Has Canada changed?

How would we react to some of today’s news a decade ago?

As predicted several months ago in this column, former premier Alison Redford has been officially absolved of any misuse of taxpayers’ money as a result of an investigation by the RCMP. The case is closed and all the time and money spent for the investigation alongside the effort by the opposition to hold the former premier accountable for her excessive spending were wasted.

As mentioned earlier, Alberta being a province where money is easy to come by and spend (at least it has been until very recently), it is not something very surprising that a high flying politician gets away with wasting taxpayers’ money. After all, the same thing has been happening at the federal level, too (remember Senator Mike Duffy receiving $90,000 from Stephen Harper’s chief of staff and other senators also claiming money from the Senate coffers that they were not entitled to); but at least in that case RCMP have laid charges against Senator Duffy and trial is soon to begin.

But last week’s news from the CBC about RCMP practices aimed at helping the Harper government at the expense of potential victims of pedophilia is really disturbing, not to say disgusting: According to the public broadcaster, over the last five years, RCMP have withheld spending some $10m. allocated to fight online child pornography and they did this to help the Harper government to patch up their budget deficits. (http://www.cbc.ca/news/politics/child-porn-policingprogram-suffers-from-rcmp-underspending-1.2963885) And this comes apparently, according to the story, at a time of increased tips being received by the police regarding online pedophilia.

So, for the national police organization with which we entrust our safety and security, helping the prime minister to cover his mismanagement of the budget was more important than helping the children not to fall into the net of the online child abusers.

But this was not last week’s only revolting news: In Saskatchewan, a two-year-old boy and an 18-monthold girl died after fire broke out at their home on the Makwa Sahgaiehcan First Nation last Tuesday. The volunteer fire chief and mayor of the neighbouring Loon Lake settlement, who refused to respond to the fire call, was quoted in the media as saying ”How do I protect the rest of the community if I burn everything, my resources, and not get paid for it?” Allegedly, the First Nation has outstanding bills to be paid to Loon Lake Fire Department.

Personally, I sense a lot of unjustified exaggeration in that pretext not to save people’s lives in a burning home: Is that fire department so poor not to be able to attend a fire, was it inconceivable for the fire chief to save lives first and ask for money later? Another question that comes to mind is whether the chief could have refused to respond to a fire call from a non-First Nation community?

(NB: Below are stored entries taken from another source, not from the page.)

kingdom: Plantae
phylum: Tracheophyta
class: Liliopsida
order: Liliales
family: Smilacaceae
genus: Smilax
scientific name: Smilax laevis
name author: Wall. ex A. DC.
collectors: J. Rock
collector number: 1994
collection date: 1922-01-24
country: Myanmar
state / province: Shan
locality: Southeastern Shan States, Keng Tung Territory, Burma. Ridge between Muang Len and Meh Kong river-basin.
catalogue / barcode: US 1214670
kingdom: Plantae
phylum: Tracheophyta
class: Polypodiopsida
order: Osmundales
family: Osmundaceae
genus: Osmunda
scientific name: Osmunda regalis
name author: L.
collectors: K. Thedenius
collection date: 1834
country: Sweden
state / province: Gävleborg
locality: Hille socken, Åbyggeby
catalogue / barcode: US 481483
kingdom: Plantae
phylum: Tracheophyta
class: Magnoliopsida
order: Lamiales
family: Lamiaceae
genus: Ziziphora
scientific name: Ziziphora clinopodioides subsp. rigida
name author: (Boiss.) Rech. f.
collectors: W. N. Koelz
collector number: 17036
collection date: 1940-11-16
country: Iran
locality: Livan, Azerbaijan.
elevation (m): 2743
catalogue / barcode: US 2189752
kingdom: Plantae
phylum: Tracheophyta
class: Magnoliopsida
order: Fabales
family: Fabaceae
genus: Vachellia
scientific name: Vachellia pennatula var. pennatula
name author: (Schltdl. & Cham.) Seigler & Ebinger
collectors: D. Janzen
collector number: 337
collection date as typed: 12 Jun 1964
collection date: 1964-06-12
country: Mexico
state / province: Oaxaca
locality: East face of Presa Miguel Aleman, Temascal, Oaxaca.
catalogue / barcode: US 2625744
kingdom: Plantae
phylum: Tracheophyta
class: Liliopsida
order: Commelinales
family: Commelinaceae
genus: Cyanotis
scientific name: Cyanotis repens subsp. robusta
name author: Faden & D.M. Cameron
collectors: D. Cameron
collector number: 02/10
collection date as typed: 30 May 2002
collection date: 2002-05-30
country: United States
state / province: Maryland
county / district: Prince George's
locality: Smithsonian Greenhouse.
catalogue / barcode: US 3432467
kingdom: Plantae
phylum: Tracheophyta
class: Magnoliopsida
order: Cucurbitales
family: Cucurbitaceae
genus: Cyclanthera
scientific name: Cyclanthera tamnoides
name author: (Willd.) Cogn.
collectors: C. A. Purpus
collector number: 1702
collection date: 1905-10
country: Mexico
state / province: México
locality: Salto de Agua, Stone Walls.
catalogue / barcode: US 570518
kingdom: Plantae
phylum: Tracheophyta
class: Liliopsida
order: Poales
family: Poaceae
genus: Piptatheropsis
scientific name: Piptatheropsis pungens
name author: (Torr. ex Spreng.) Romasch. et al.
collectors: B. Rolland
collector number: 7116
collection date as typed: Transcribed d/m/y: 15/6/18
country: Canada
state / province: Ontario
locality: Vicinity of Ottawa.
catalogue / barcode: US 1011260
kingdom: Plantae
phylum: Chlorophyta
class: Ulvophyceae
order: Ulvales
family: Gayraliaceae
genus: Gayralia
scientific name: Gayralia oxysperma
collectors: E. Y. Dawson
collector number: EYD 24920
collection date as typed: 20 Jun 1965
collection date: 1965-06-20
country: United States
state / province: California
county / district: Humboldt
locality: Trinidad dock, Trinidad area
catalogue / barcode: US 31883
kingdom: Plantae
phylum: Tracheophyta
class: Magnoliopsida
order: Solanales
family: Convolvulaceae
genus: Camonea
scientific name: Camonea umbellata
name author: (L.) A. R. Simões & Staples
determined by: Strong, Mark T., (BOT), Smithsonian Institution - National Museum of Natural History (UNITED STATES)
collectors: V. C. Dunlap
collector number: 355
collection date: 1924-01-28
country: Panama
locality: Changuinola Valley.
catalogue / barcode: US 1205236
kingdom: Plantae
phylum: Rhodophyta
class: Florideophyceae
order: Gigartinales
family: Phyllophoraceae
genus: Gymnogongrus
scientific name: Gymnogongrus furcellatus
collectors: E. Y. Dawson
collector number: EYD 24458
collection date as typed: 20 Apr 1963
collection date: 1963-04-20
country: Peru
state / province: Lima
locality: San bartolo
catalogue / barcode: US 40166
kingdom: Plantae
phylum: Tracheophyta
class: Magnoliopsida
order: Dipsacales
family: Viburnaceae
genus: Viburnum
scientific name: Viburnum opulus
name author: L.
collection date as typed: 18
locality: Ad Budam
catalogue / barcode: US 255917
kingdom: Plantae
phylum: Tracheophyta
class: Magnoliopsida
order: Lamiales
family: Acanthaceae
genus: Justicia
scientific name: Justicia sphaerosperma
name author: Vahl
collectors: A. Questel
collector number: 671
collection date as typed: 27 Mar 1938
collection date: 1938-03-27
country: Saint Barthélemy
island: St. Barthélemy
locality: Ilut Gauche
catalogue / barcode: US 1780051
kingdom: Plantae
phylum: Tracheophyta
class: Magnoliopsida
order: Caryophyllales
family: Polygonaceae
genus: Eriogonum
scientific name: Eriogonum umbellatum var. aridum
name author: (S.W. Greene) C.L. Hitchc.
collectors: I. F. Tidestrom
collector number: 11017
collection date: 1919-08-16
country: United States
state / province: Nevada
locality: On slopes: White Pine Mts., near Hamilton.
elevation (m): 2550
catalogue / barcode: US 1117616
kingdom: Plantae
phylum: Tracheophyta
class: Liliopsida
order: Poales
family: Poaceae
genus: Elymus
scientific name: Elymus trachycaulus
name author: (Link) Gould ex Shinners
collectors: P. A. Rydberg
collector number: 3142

But what is interesting is the series of comments put on a Facebook page regarding the incident: majority of people who commented said the fire chief was right to refuse to attend to the fire and the deaths of the toddlers were, according to one comment, “a necessary lesson” for the First Nations band.

So one can’t help thinking if this is the humane, gentle and caring Canada we are a part of. Growing almost indifferent to news of police transferring its own money to government to plug budget holes but leaving potential criminals targeting children off the hook and two toddlers dying in a fire because of alleged unpaid bills, how much have we lost touch?

What would the reaction be to similar news five years ago or 15 years ago?

Drinking, as it were, a concoction of easy oil money and Stephen Harper-style leadership year after year for almost a decade, has the Canadian society stopped being the exemplary nation known for its devotion to humanitarian values?